### WHAT YOU NEED TO DO
Rewrite the text read from every record below as a Markdown table with two columns, No. and Text, giving each non-blank line its own numbered row. Leave the pictures out of the answer.
=== DATASET ===
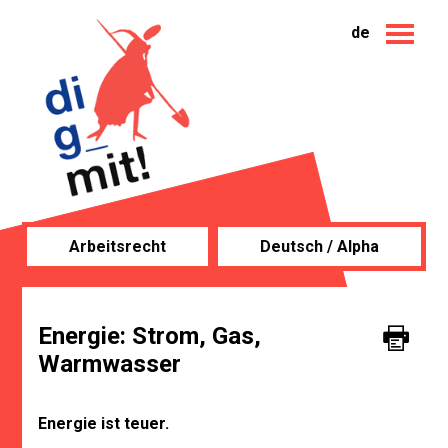
de
Arbeitsrecht
Deutsch / Alpha
Energie: Strom, Gas,
Warmwasser
Energie ist teuer.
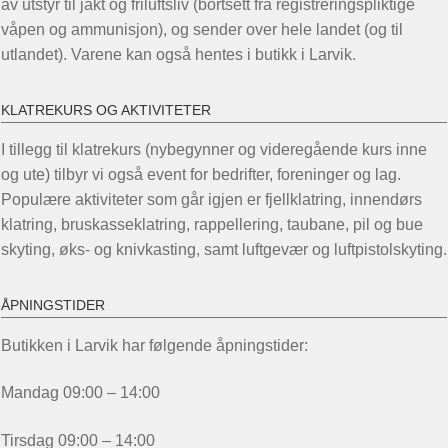
av utstyr til jakt og friluftsliv (bortsett fra registreringspliktige
våpen og ammunisjon), og sender over hele landet (og til
utlandet). Varene kan også hentes i butikk i Larvik.
KLATREKURS OG AKTIVITETER
I tillegg til klatrekurs (nybegynner og videregående kurs inne
og ute) tilbyr vi også event for bedrifter, foreninger og lag.
Populære aktiviteter som går igjen er fjellklatring, innendørs
klatring, bruskasseklatring, rappellering, taubane, pil og bue
skyting, øks- og knivkasting, samt luftgevær og luftpistolskyting.
ÅPNINGSTIDER
Butikken i Larvik har følgende åpningstider:
Mandag 09:00 – 14:00
Tirsdag 09:00 – 14:00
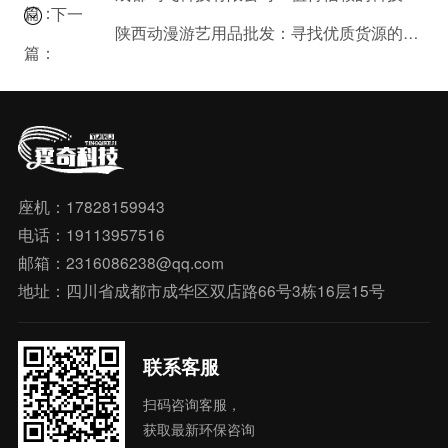
篇：
下一
陕西动漫游艺用品批发：寻找优质货源的技巧
篇：
座机：17828159943
电话：19113957516
邮箱：2316086238@qq.com
地址：四川省成都市成华区双店路66号3栋16层15号
联系客服
扫码咨询客服，
获取最新环保咨询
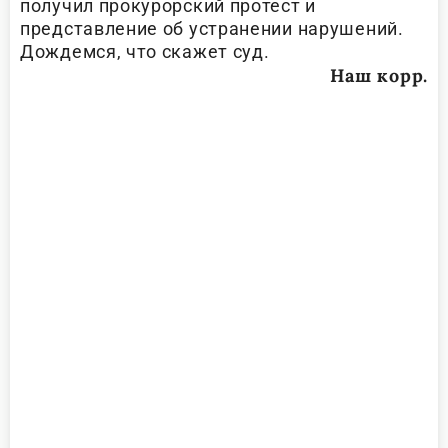
получил прокурорский протест и
представление об устранении нарушений.
Дождемся, что скажет суд.
Наш корр.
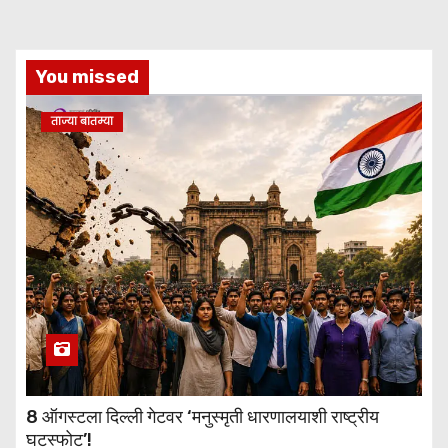
You missed
ताज्या बातम्या
8 ऑगस्टला दिल्ली गेटवर ‘मनुस्मृती धारणालयाशी राष्ट्रीय
घटस्फोट’!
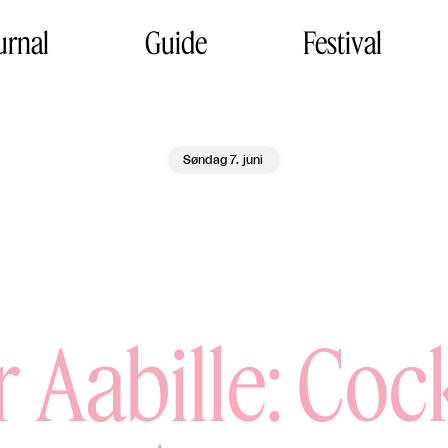
urnal
Guide
Festival
Søndag 7. juni
 Aabille: Cock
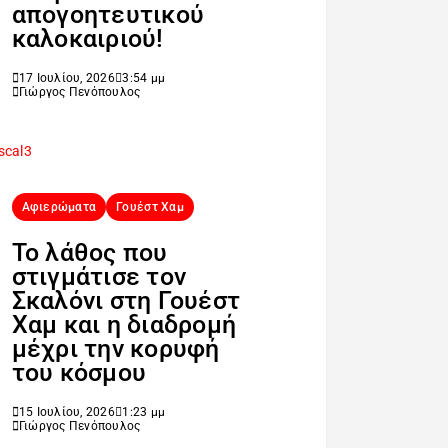
απογοητευτικού
καλοκαιριού!
17 Ιουλίου, 2026
3:54 μμ
Γιώργος Πενόπουλος
Αφιερώματα
Γουέστ Χαμ
Το λάθος που
στιγμάτισε τον
Σκαλόνι στη Γουέστ
Χαμ και η διαδρομή
μέχρι την κορυφή
του κόσμου
15 Ιουλίου, 2026
1:23 μμ
Γιώργος Πενόπουλος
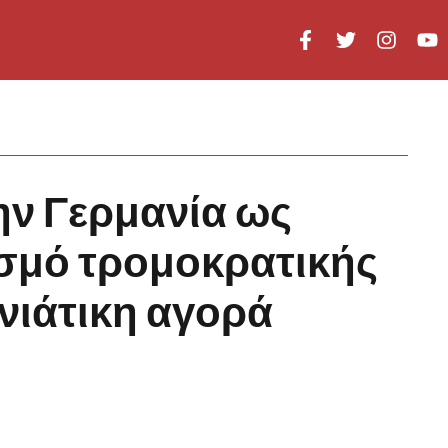
ην Γερμανία ως
ασμό τρομοκρατικής
νιάτικη αγορά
===
### RESPONSE AREA
| No. | Text |
|---|---|
| 1 | de |
| 2 | Arbeitsrecht |
| 3 | Deutsch / Alpha |
| 4 | Energie: Strom, Gas, |
| 5 | Warmwasser |
| 6 | Energie ist teuer. |
| 7 | av utstyr til jakt og friluftsliv (bortsett fra registreringspliktige |
| 8 | våpen og ammunisjon), og sender over hele landet (og til |
| 9 | utlandet). Varene kan også hentes i butikk i Larvik. |
| 10 | KLATREKURS OG AKTIVITETER |
| 11 | I tillegg til klatrekurs (nybegynner og videregående kurs inne |
| 12 | og ute) tilbyr vi også event for bedrifter, foreninger og lag. |
| 13 | Populære aktiviteter som går igjen er fjellklatring, innendørs |
| 14 | klatring, bruskasseklatring, rappellering, taubane, pil og bue |
| 15 | skyting, øks- og knivkasting, samt luftgevær og luftpistolskyting. |
| 16 | ÅPNINGSTIDER |
| 17 | Butikken i Larvik har følgende åpningstider: |
| 18 | Mandag 09:00 – 14:00 |
| 19 | Tirsdag 09:00 – 14:00 |
| 20 | 篇： |
| 21 | 下一 |
| 22 | 陕西动漫游艺用品批发：寻找优质货源的技巧 |
| 23 | 篇： |
| 24 | 座机：17828159943 |
| 25 | 电话：19113957516 |
| 26 | 邮箱：2316086238@qq.com |
| 27 | 地址：四川省成都市成华区双店路66号3栋16层15号 |
| 28 | 联系客服 |
| 29 | 扫码咨询客服， |
| 30 | 获取最新环保咨询 |
| 31 | получил прокурорский протест и |
| 32 | представление об устранении нарушений. |
| 33 | Дождемся, что скажет суд. |
| 34 | Наш корр. |
| 35 | You missed |
| 36 | ताज्या बातम्या |
| 37 | 8 ऑगस्टला दिल्ली गेटवर ‘मनुस्मृती धारणालयाशी राष्ट्रीय |
| 38 | घटस्फोट’! |
| 39 | urnal |
| 40 | Guide |
| 41 | Festival |
| 42 | Søndag 7. juni |
| 43 |  Aabille: Cock |
| 44 | απογοητευτικού |
| 45 | καλοκαιριού! |
| 46 | 17 Ιουλίου, 2026 |
| 47 | 3:54 μμ |
| 48 | Γιώργος Πενόπουλος |
| 49 | Αφιερώματα |
| 50 | Γουέστ Χαμ |
| 51 | Το λάθος που |
| 52 | στιγμάτισε τον |
| 53 | Σκαλόνι στη Γουέστ |
| 54 | Χαμ και η διαδρομή |
| 55 | μέχρι την κορυφή |
| 56 | του κόσμου |
| 57 | 15 Ιουλίου, 2026 |
| 58 | 1:23 μμ |
| 59 | Γιώργος Πενόπουλος |
| 60 | ην Γερμανία ως |
| 61 | ασμό τρομοκρατικής |
| 62 | νιάτικη αγορά |